Life is like a box of chocolates. True statement. Around the holidays, we would inevitably receive at least one box of chocolates from friends, family or business acquaintances of my parents. Part of the fun is not knowing which flavor you'll get but when your dessert is limited, you don't want to waste your chance for something good! I learned to scout out the chocolate covered marshmallows quite promptly as they were my favorite. My tastes have certainly expanded but when we move into truffles, it's harder to know what the flavors are.

A few weeks ago, I attended a pairing of wine and chocolate at a local truffle shop, Chocolate Therapy. I love the name of this place as it's a term near and dear to my heart and they really do make some very therapeutic chocolates. Truffles can come in many forms and in this case, they come in beautifully decorated and delicate chocolates filled with a variety of flavors. They have found some very unique pairings for chocolate such as basil, lavender and balsamic. I highly recommend seeking them out for hostess gifts, holiday presents or just straight up Monday treats.

Outside of the professional realm, chocolate truffles are doughy balls of chocolate that are typically covered in more chocolate. I have a friend who is a master of mint chocolate Oreo truffles and I tried my hand at snitch truffles a couple years ago (whaaaat, I've been blogging for plural years?!?).

These pumpkin truffles were much cleaner than the snitches, in part because I used a food processor to mix the ingredients together and a melon baller to shape the dough.
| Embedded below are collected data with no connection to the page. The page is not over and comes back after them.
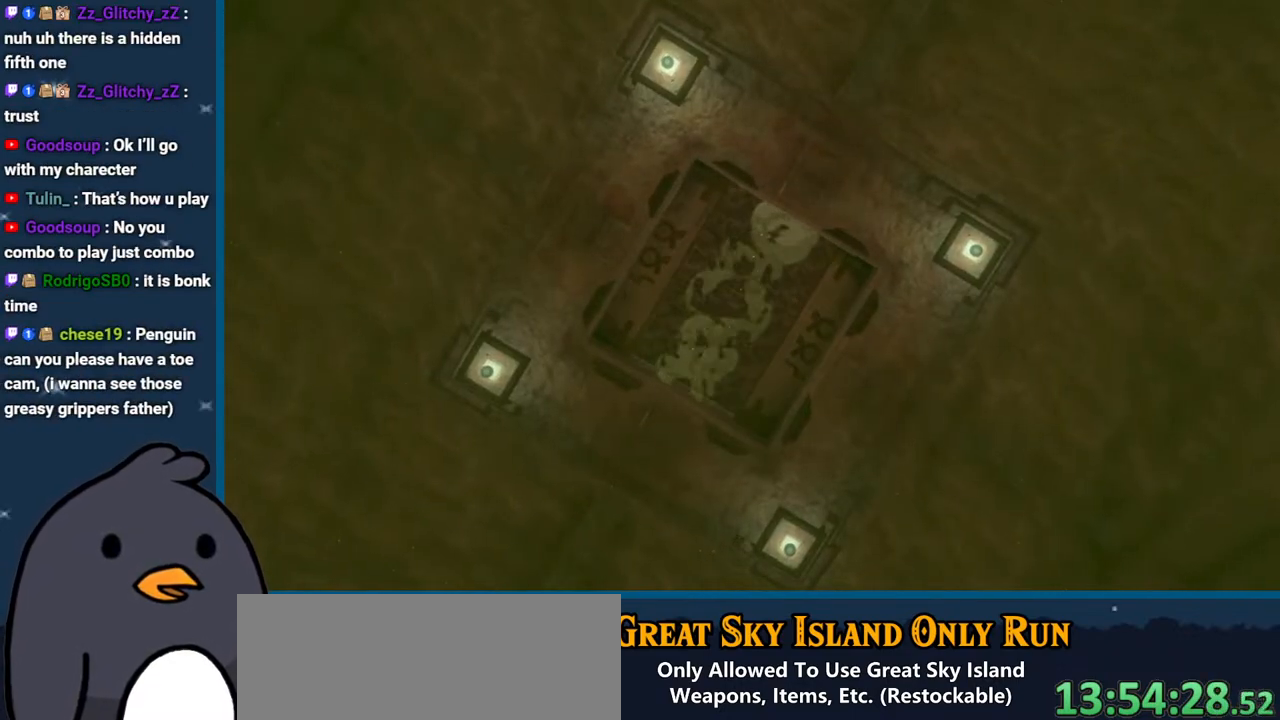
{"buttons": ["X", "START"], "left_stick": "center", "right_stick": "center", "events": [[17, "START", "down"], [17, "X", "down"], [117, "X", "up"], [150, "START", "up"], [183, "X", "down"], [200, "START", "down"], [317, "X", "up"], [333, "START", "up"], [383, "X", "down"], [450, "START", "down"]]}
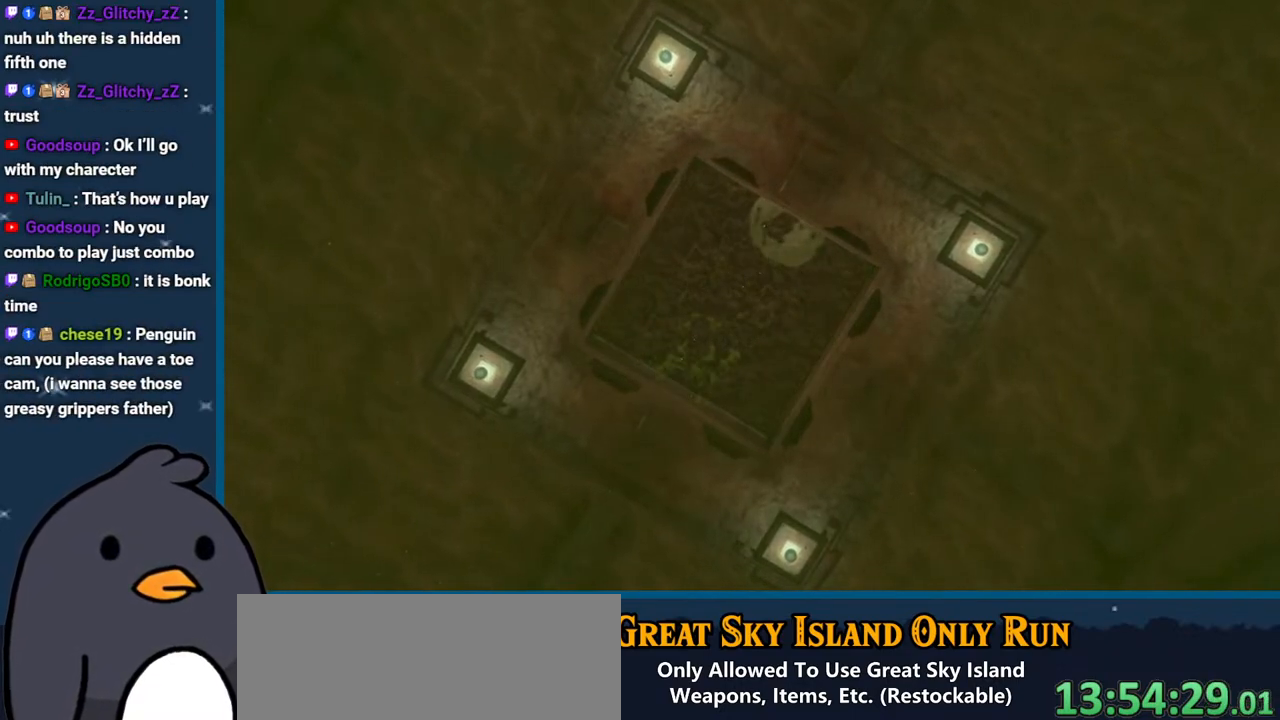
{"buttons": [], "left_stick": "center", "right_stick": "center", "events": [[17, "START", "up"], [17, "X", "up"], [83, "X", "down"], [117, "START", "down"], [217, "START", "up"], [217, "X", "up"]]}
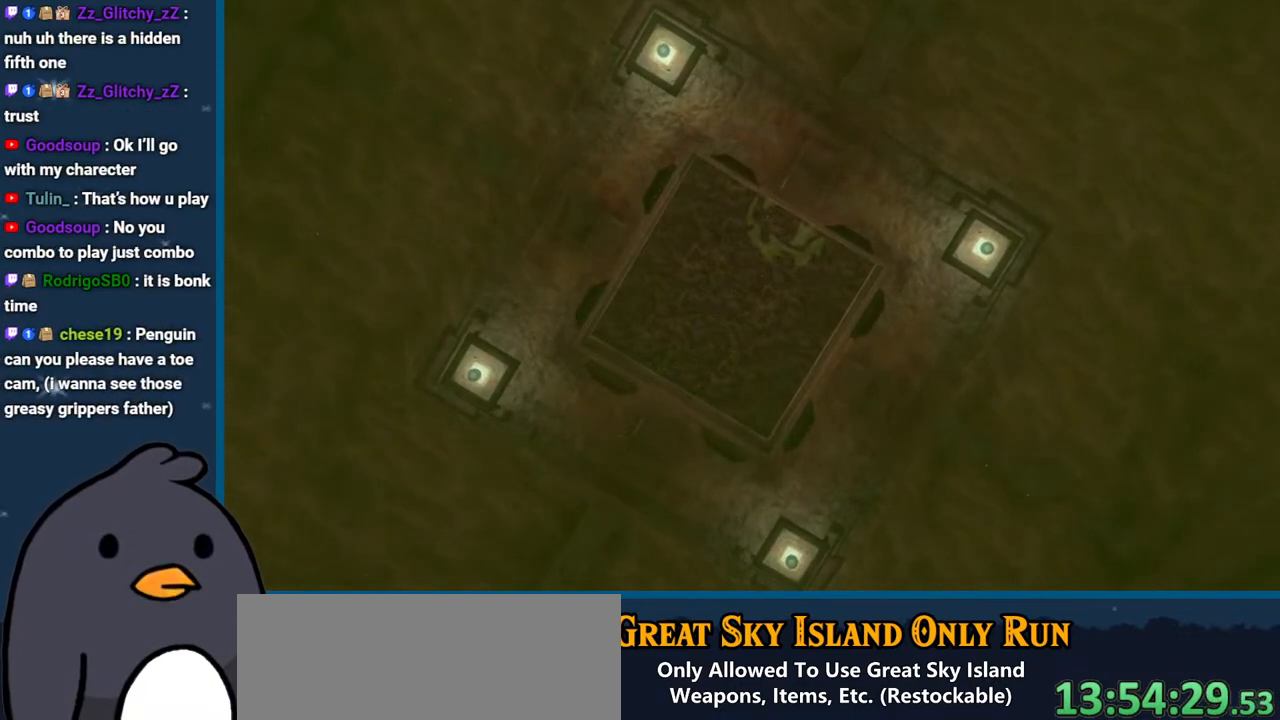
{"buttons": [], "left_stick": "center", "right_stick": "center", "events": [[167, "A", "down"], [267, "A", "up"], [383, "A", "down"], [500, "A", "up"]]}
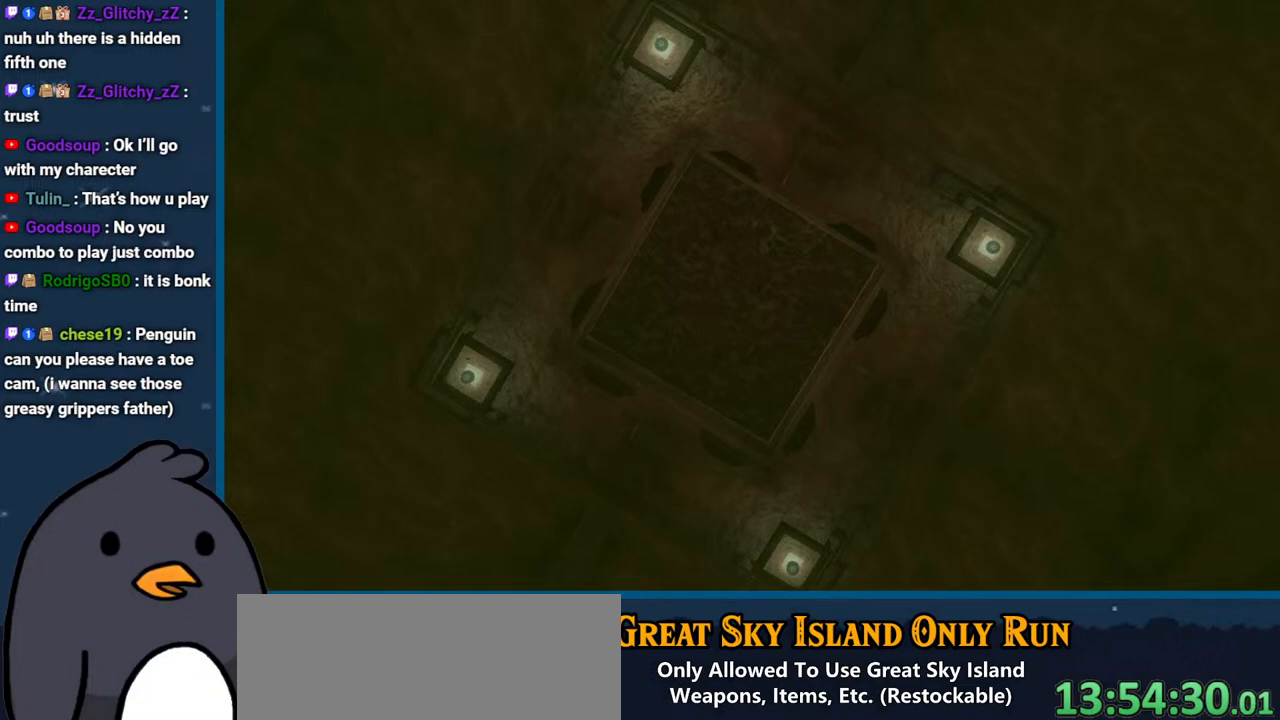
{"buttons": [], "left_stick": "center", "right_stick": "center", "events": [[50, "A", "down"], [183, "A", "up"], [300, "A", "down"], [383, "A", "up"]]}
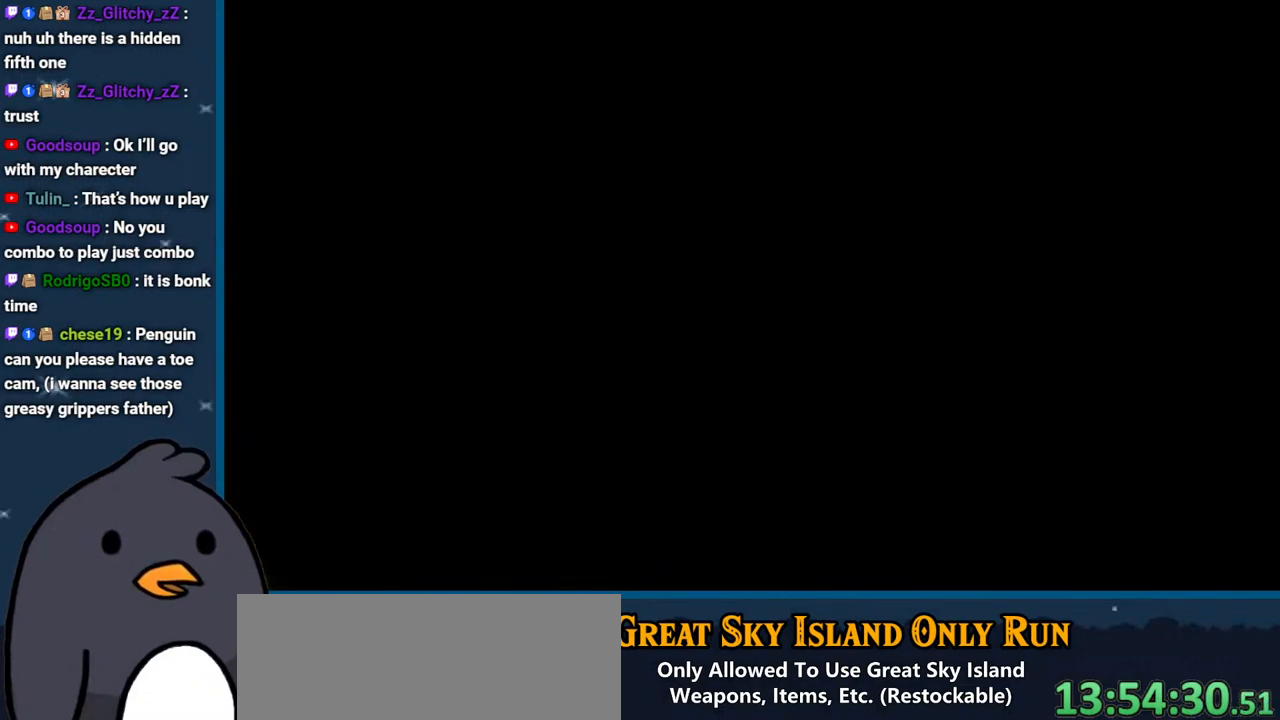
{"buttons": [], "left_stick": "center", "right_stick": "center", "events": []}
Gingersnap cookies are pulverized into a grainy 2 cups. Pumpkin puree, or apple cider pumpkin butter in my case, is added to help create a cohesive mixture of ginger crumbs, spices and pumpkin. Melted chocolate adds a special sweetness to it all, assisted of course by powdered sugar. Everything gets mixed together until you get a dough.

Using a melon baller, or your clean hands, bite-sized balls are formed and placed on a tray lined with parchment paper. The dough should be chilled before coating in chocolate to prevent them from falling apart. Once the dough is set, you can dip them in melted white or dark chocolate. Add some sprinkles for a festive touch or leftover gingersnap crumbs. This should be done immediately as the chocolate will harden quickly as it cools.
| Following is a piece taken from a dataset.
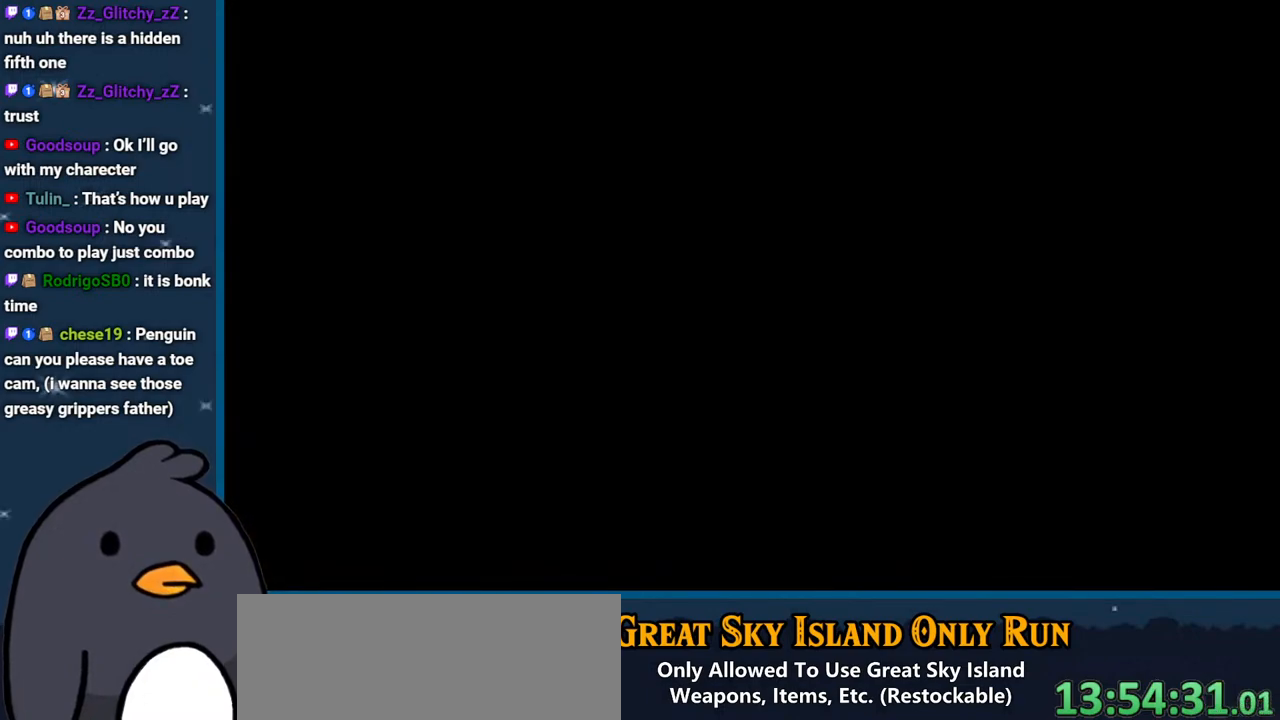
{"buttons": [], "left_stick": "center", "right_stick": "center", "events": []}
Just to be safe, test one or two to make sure they aren't poisoned. I found these are great to bring to a party so people can just pick one up and move along the buffet.

  • 1 1/2 cups (approximately 1 sleeve) of gingersnap cookies, crushed
  • 1/4 cup pumpkin puree (or apple cider pumpkin butter)
  • 2 Tablespoons powdered sugar
  • 2 ounces cream cheese, softened
  • 1/4 teaspoon of cinnamon
  • Pinch of salt
  • 1/2 cup of semi-sweet chocolate chips
  • 1 16 oz. bag of white chocolate chips
  • Festive sprinkles (optional but encouraged)
  1. Using a food processor or pent up frustration and a bag, reduce the gingersnap cookies to crumbs.
  2. In the bowl of a food processor or mixing bowl, combine the gingersnap crumbs with the softened cream cheese, pumpkin puree, cinnamon and powdered sugar until well-combined.
  3. After melting the semi-sweet chocolate carefully in the microwave using its melt setting or over a double boiler, fold in the melted chocolate with the pumpkin dough.
  4. Using clean hands or a melon baller, scoop bite-sized amounts of dough onto a cookie sheet lined with parchment paper.
  5. Allow the truffles to chill in the refrigerator for 15-20 minutes. 
  6. In the meantime, melt one bag of white chocolate in the microwave or over a double boiler.
  7. Carefully dip the chilled truffles in the melted chocolate to cover. Allow any excess chocolate to drain back into the bowl before returning the truffle to the cookie sheet and coating with sprinkles.
  8. Repeat the dipping-sprinkling process until all of the truffles are beautiful and tasty.